Design/methodology/approach
Depression defined as psychiatric disease and chronic mild stress (CMS) model a well-known animal model of depression that represented major symptoms occurred in human depression. Geranium oil and anise oil selected for such a study to check their anti-inflammatory effect in brain tissues in depressed animal model.
Findings
The brain cerebral cortex and hippocampus neurotransmitters serotonin, dopamine, norepinephrine, gamma aminobutyric acid (GABA) and interleukin (IL)-10 significantly decreased (p < 0.001) while brain cerebral cortex and hippocampus IL-1ß, IL-6, tumor necrosis factor-alpha (TNF-α) and Ki-67 levels significantly increased (p < 0.001) in CMS rats compared to control.
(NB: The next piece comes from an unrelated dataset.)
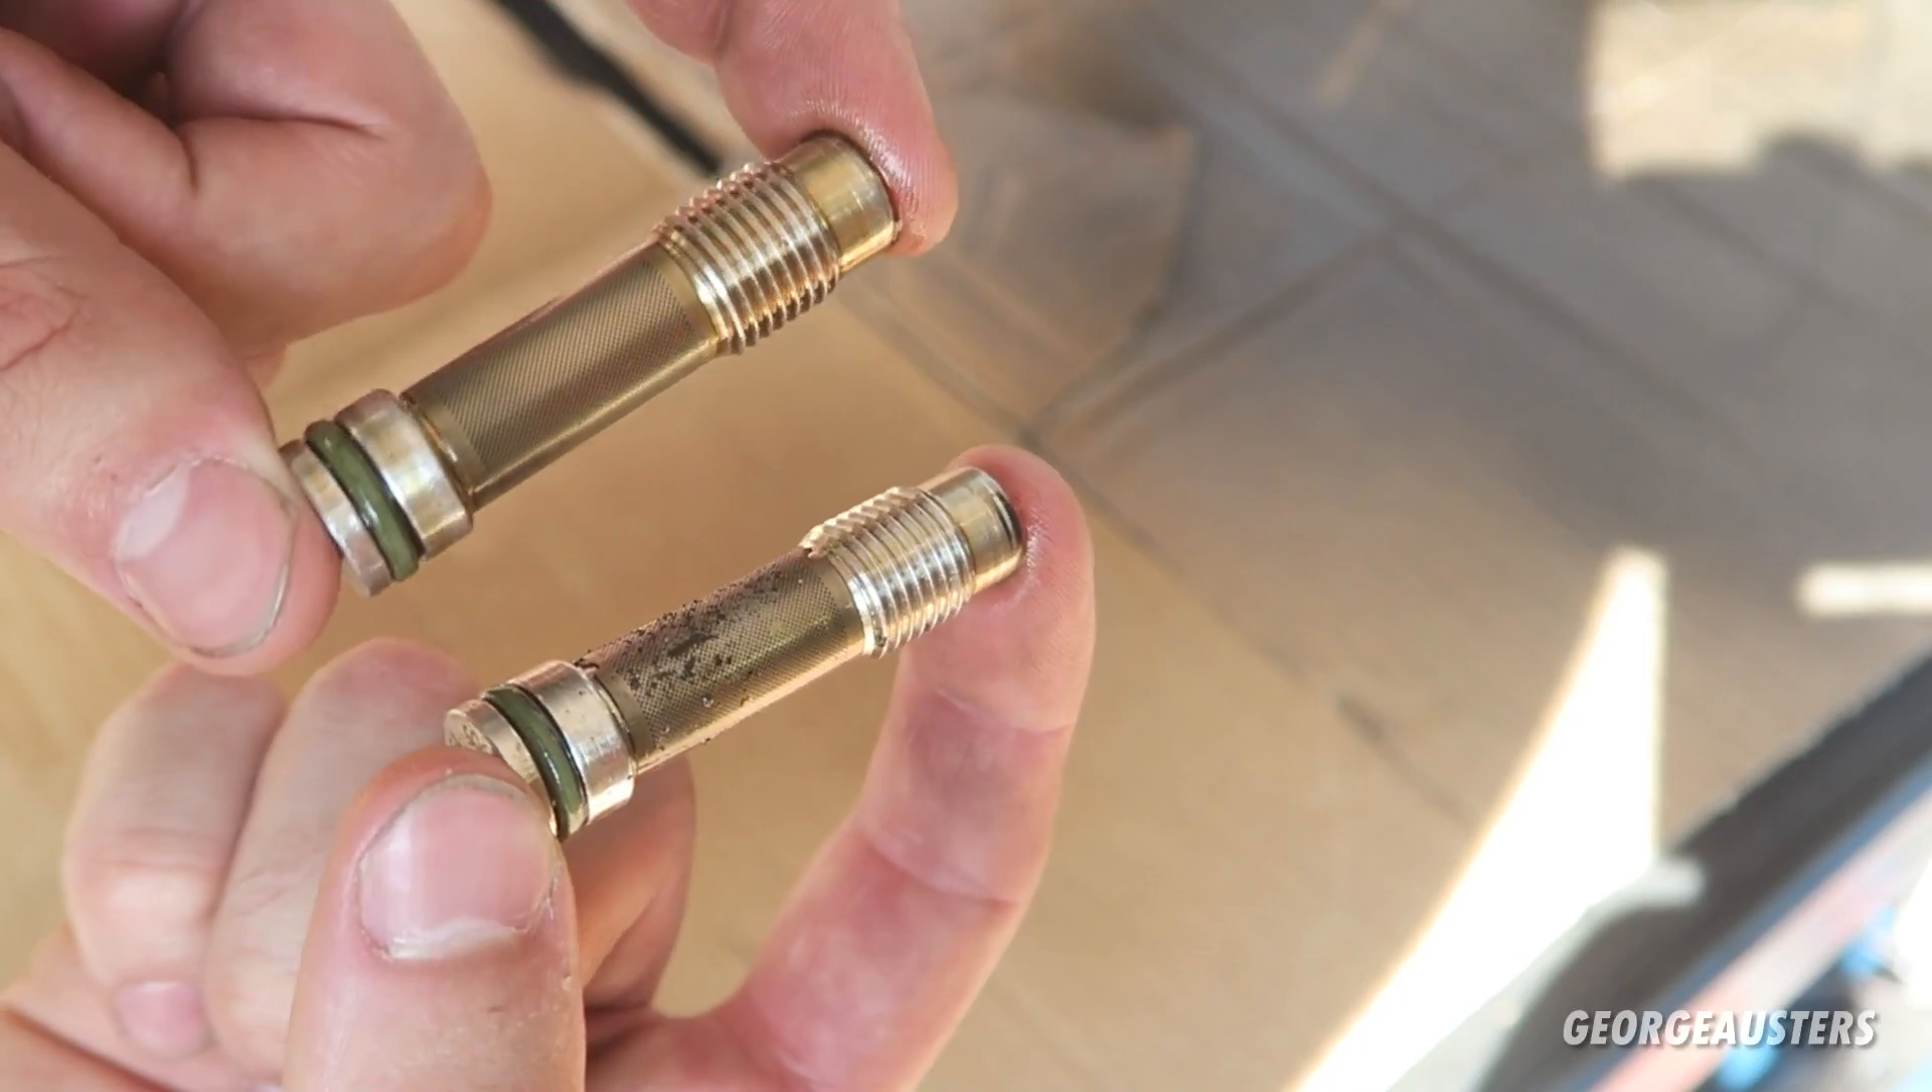Okay then so as you can see we have both of the check valves removed now.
The oral intake of venlafaxine drug, anise oil and geranium oil significantly increased (p < 0.001) serotonin, dopamine, norepinephrine, GABA and IL-10 while significantly decreased (p < 0.001) IL-1ß, IL-6, TNF-α and Ki-67 levels to approach normal levels in brain cerebral cortex and hippocampus areas compared with CMS rats.
Originality/value
Antidepressants used in depression treatment but these drugs are either too expensive or had side effects. Folklore and complementary medicine used in different diseases treatment due to cheap and available source. Geranium oil and anise oil had anti-inflammatory effect in brain cerebral cortex and hippocampus areas in CMS rats.